= REQUIRED WORK =
A. The text on the Closer exhibition quotes a passage about memory. According to that passage, what is the temporal status of any act of memory?
B. Carry on writing the text on the Closer exhibition, starting after its final question.

= TEXT SEGMENT =
##########

Closer | Installation view | 2015| Guitar blue neon light, Embrodiary cowboy daddy |
Cowboy daddy at Arena | 2015 | Acrylic on shiny card paper |
Cowboy daddy telling the stories | 2015 | Acrylic on shiny card paper |
Elvis Presley cowboy daddy | 2015 | Acrylic on shiny card paper |
Cowboy probs | 2015 | Acrylic on shiny card paper |
Closer Film still | 2015 | 6' 17" min | Single screen |
Cowboy Daddy Outfit | 2015 |
The past is not simply there
in memory, but must be articulated to become memory. The fissure that opens up
between experiencing an event and remembering it in representation is
unavoidable. Rather than lamenting or ignoring it, this split should be
understood as a powerful stimulant for cultural and artistic creativity. The
temporal status of any act of memory is always the present […]
Andreas Huyssen, Twilight
Memories: marking time in a culture of amnesia 1995
How can we construct, and
reconstruct our own pasts? How can that creative exploration of the gap between
past and present be used to change the way we feel about it? Can we use it as a
way to heal?

##########

= EXTRACTED INFORMATION =
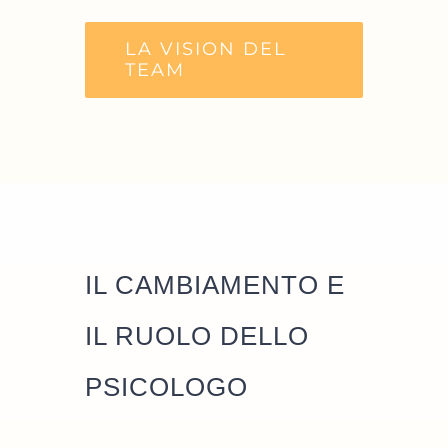
LA VISION DEL
TEAM
IL CAMBIAMENTO E
IL RUOLO DELLO
PSICOLOGO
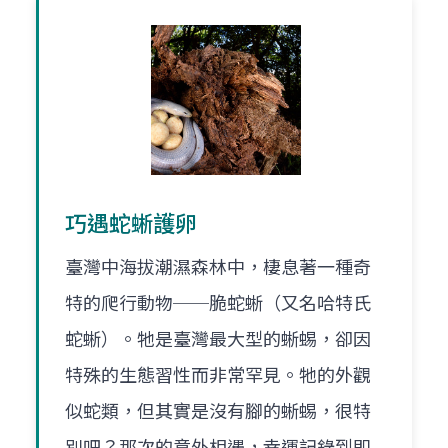
巧遇蛇蜥護卵
臺灣中海拔潮濕森林中，棲息著一種奇
特的爬行動物──脆蛇蜥（又名哈特氏
蛇蜥）。牠是臺灣最大型的蜥蜴，卻因
特殊的生態習性而非常罕見。牠的外觀
似蛇類，但其實是沒有腳的蜥蜴，很特
別吧？那次的意外相遇，幸運記錄到即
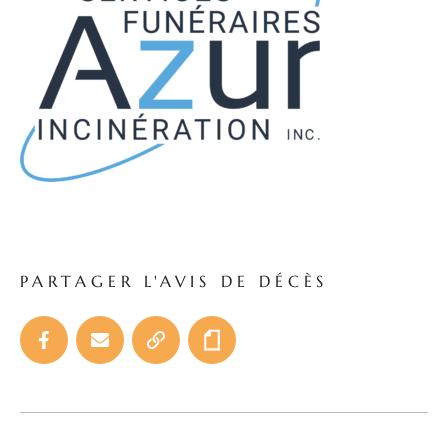
PARTAGER L'AVIS DE DÉCÈS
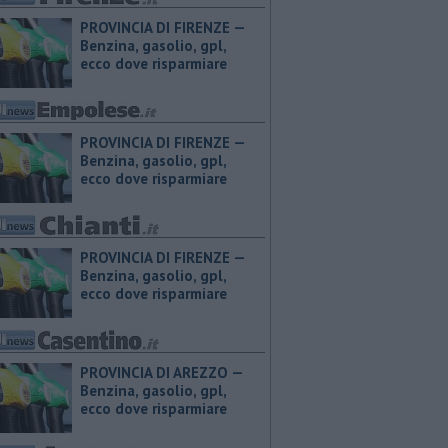
PROVINCIA DI FIRENZE — ​
Benzina, gasolio, gpl,
ecco dove risparmiare
PROVINCIA DI FIRENZE — ​
Benzina, gasolio, gpl,
ecco dove risparmiare
PROVINCIA DI FIRENZE — ​
Benzina, gasolio, gpl,
ecco dove risparmiare
PROVINCIA DI AREZZO — ​
Benzina, gasolio, gpl,
ecco dove risparmiare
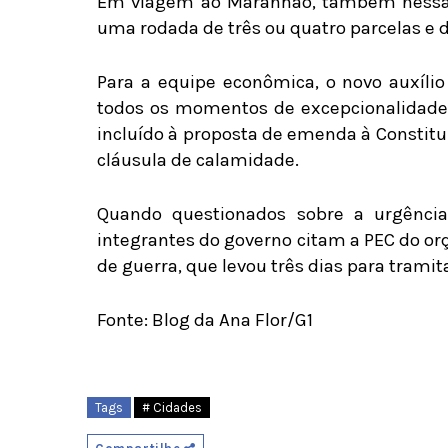
Em viagem ao Maranhão, também nessa qu
uma rodada de três ou quatro parcelas e di
Para a equipe econômica, o novo auxíli
todos os momentos de excepcionalidade d
incluído à proposta de emenda à Constitu
cláusula de calamidade.
Quando questionados sobre a urgência
integrantes do governo citam a PEC do or
de guerra, que levou três dias para tramit
Fonte: Blog da Ana Flor/G1
Tags
# Cidades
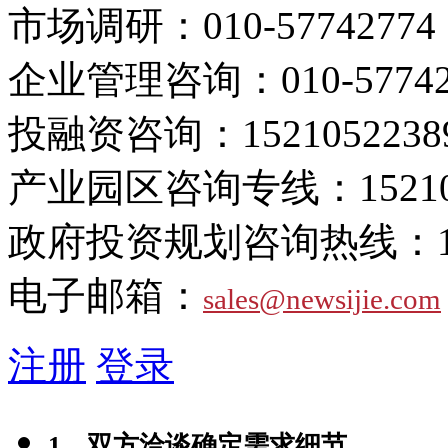
市场调研：
010-57742774
企业管理咨询：
010-5774
投融资咨询：
1521052238
产业园区咨询专线：
1521
政府投资规划咨询热线：
电子邮箱：
sales@newsijie.com
注册
登录
1、双方洽谈确定需求细节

##########

= ANSWERS FOR THE TASKS =
A. It is always the present.

B.
Cowboy Daddy is a poignant
and moving re-staging of a past. Cinarel re-imagines and dramatises his
memories of his father in both a way of examining the gap between past and
present, and also a way of closing that gap, and a form of closure. He
re-stages the past to create a dreamy, filmic version of not how his memories
of his father were, but of how he would like them to be, as a process of
healing. Ghosts of objects theatrically haunt the space, which is a both a film
set and a stage.
Cinarel's paintings are
imagined memory fragments, storyboards of an imaginary spaghetti western, of an
imaginary past where the presence of violence and an absence of love become a
beautiful dreamlike sequence of film stills. The drama played out is a
theatrical re-narration of Cowboy Daddy, a re-performance of the past where
Cowboy Daddy and Cowboy Child have a new relationship, a new past. They go
camping, ride horses, they hug.
Cinarel re-authors his
memories, through haunted re-stagings that bring the ghost of his father
through his words and material objects into this space in the present, in order
to create a new space of archetypal love between father and son.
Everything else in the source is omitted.